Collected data
□ □ □

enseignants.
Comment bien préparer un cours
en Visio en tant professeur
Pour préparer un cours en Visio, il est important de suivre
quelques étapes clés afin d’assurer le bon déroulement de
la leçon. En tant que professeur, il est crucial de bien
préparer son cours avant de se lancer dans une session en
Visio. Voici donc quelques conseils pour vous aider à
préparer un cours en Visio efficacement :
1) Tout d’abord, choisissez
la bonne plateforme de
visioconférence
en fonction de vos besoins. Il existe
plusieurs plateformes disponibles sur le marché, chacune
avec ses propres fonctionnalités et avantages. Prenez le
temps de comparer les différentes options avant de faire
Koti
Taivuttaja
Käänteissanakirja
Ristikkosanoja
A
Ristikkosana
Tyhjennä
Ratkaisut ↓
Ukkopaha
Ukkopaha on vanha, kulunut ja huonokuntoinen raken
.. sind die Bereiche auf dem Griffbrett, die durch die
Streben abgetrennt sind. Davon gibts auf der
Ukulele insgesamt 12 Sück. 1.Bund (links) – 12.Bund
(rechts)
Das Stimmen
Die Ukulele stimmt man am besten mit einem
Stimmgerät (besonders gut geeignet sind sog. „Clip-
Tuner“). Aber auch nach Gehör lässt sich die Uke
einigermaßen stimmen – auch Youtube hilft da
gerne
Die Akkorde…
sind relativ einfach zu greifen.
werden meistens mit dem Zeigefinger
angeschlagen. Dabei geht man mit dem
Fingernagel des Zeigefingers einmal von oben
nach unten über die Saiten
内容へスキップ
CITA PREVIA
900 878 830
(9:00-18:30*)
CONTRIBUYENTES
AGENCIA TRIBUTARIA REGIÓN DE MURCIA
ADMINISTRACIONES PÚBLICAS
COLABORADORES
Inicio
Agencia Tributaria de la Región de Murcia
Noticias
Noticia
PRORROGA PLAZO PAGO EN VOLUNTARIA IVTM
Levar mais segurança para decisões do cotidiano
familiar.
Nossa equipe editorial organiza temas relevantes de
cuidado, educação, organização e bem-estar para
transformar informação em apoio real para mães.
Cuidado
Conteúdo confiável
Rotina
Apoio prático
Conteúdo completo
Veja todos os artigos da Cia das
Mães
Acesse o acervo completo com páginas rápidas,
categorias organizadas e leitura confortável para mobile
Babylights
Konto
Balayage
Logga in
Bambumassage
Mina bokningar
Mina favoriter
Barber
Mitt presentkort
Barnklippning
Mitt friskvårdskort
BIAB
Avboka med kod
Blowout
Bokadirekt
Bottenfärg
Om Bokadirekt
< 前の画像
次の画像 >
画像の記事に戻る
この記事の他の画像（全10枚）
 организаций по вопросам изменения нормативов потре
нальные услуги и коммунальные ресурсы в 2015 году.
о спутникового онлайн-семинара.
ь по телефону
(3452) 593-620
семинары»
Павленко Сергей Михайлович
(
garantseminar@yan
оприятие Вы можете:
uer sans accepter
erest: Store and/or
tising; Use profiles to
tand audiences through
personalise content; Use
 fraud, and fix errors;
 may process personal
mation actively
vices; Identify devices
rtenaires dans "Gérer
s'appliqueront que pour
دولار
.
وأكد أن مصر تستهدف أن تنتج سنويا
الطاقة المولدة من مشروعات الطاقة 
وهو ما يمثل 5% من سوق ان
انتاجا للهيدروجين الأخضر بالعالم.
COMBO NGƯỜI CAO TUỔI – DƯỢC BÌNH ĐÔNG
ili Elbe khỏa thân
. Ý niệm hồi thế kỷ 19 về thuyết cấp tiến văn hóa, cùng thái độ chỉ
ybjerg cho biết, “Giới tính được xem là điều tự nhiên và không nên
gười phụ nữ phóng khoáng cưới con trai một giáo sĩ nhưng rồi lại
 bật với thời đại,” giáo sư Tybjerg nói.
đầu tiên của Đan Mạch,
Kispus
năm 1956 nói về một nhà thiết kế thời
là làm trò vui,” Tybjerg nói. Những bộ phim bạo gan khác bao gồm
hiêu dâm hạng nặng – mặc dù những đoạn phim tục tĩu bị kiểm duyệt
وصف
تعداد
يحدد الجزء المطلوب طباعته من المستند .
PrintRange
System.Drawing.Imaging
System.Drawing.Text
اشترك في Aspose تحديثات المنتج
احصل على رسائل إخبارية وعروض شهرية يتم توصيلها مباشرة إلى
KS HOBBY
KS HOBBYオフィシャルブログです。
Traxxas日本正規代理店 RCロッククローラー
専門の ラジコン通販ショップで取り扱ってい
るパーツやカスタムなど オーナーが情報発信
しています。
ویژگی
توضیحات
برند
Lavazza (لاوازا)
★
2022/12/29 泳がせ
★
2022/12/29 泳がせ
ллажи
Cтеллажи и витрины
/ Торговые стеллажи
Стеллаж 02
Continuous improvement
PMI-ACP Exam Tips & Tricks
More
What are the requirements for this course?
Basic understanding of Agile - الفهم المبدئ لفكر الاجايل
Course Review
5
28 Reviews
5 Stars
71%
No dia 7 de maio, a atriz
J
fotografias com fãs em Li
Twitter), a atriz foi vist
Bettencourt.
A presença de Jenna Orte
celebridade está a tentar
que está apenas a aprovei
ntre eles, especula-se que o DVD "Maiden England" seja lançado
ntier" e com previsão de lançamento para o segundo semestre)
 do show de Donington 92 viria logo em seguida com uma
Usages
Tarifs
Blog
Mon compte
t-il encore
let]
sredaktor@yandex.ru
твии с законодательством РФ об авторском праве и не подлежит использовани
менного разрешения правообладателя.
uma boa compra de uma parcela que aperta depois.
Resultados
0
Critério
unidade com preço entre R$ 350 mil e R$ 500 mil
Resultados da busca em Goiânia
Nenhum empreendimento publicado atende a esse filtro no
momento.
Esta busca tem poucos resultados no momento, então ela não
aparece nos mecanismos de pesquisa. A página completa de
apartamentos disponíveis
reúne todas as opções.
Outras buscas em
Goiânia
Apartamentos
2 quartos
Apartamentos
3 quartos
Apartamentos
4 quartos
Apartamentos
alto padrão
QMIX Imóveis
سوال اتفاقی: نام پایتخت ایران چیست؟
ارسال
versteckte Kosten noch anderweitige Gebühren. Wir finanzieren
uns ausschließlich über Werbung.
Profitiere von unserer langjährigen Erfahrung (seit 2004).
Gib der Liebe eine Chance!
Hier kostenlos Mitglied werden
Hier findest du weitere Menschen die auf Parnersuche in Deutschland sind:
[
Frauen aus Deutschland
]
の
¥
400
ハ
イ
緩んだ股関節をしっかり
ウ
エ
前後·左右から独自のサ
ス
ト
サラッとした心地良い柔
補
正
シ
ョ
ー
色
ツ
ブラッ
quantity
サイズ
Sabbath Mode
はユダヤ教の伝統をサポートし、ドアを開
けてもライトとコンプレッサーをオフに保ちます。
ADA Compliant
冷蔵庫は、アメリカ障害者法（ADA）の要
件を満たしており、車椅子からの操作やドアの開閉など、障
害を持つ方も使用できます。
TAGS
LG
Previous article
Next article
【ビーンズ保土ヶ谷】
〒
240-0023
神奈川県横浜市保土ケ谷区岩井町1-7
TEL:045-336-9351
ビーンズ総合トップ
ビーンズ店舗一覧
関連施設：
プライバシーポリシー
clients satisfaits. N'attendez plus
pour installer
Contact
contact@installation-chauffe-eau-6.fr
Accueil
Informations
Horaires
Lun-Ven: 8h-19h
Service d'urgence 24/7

□ □ □

Requirement: Starting with the line with "categorias organizadas e" above and going on through the line with "اشترك في Aspose تحديثات المنتج", transcribe every line exactly, both ends included, and add nothing.

Your response:
categorias organizadas e leitura confortável para mobile
Babylights
Konto
Balayage
Logga in
Bambumassage
Mina bokningar
Mina favoriter
Barber
Mitt presentkort
Barnklippning
Mitt friskvårdskort
BIAB
Avboka med kod
Blowout
Bokadirekt
Bottenfärg
Om Bokadirekt
< 前の画像
次の画像 >
画像の記事に戻る
この記事の他の画像（全10枚）
 организаций по вопросам изменения нормативов потре
нальные услуги и коммунальные ресурсы в 2015 году.
о спутникового онлайн-семинара.
ь по телефону
(3452) 593-620
семинары»
Павленко Сергей Михайлович
(
garantseminar@yan
оприятие Вы можете:
uer sans accepter
erest: Store and/or
tising; Use profiles to
tand audiences through
personalise content; Use
 fraud, and fix errors;
 may process personal
mation actively
vices; Identify devices
rtenaires dans "Gérer
s'appliqueront que pour
دولار
.
وأكد أن مصر تستهدف أن تنتج سنويا
الطاقة المولدة من مشروعات الطاقة 
وهو ما يمثل 5% من سوق ان
انتاجا للهيدروجين الأخضر بالعالم.
COMBO NGƯỜI CAO TUỔI – DƯỢC BÌNH ĐÔNG
ili Elbe khỏa thân
. Ý niệm hồi thế kỷ 19 về thuyết cấp tiến văn hóa, cùng thái độ chỉ
ybjerg cho biết, “Giới tính được xem là điều tự nhiên và không nên
gười phụ nữ phóng khoáng cưới con trai một giáo sĩ nhưng rồi lại
 bật với thời đại,” giáo sư Tybjerg nói.
đầu tiên của Đan Mạch,
Kispus
năm 1956 nói về một nhà thiết kế thời
là làm trò vui,” Tybjerg nói. Những bộ phim bạo gan khác bao gồm
hiêu dâm hạng nặng – mặc dù những đoạn phim tục tĩu bị kiểm duyệt
وصف
تعداد
يحدد الجزء المطلوب طباعته من المستند .
PrintRange
System.Drawing.Imaging
System.Drawing.Text
اشترك في Aspose تحديثات المنتج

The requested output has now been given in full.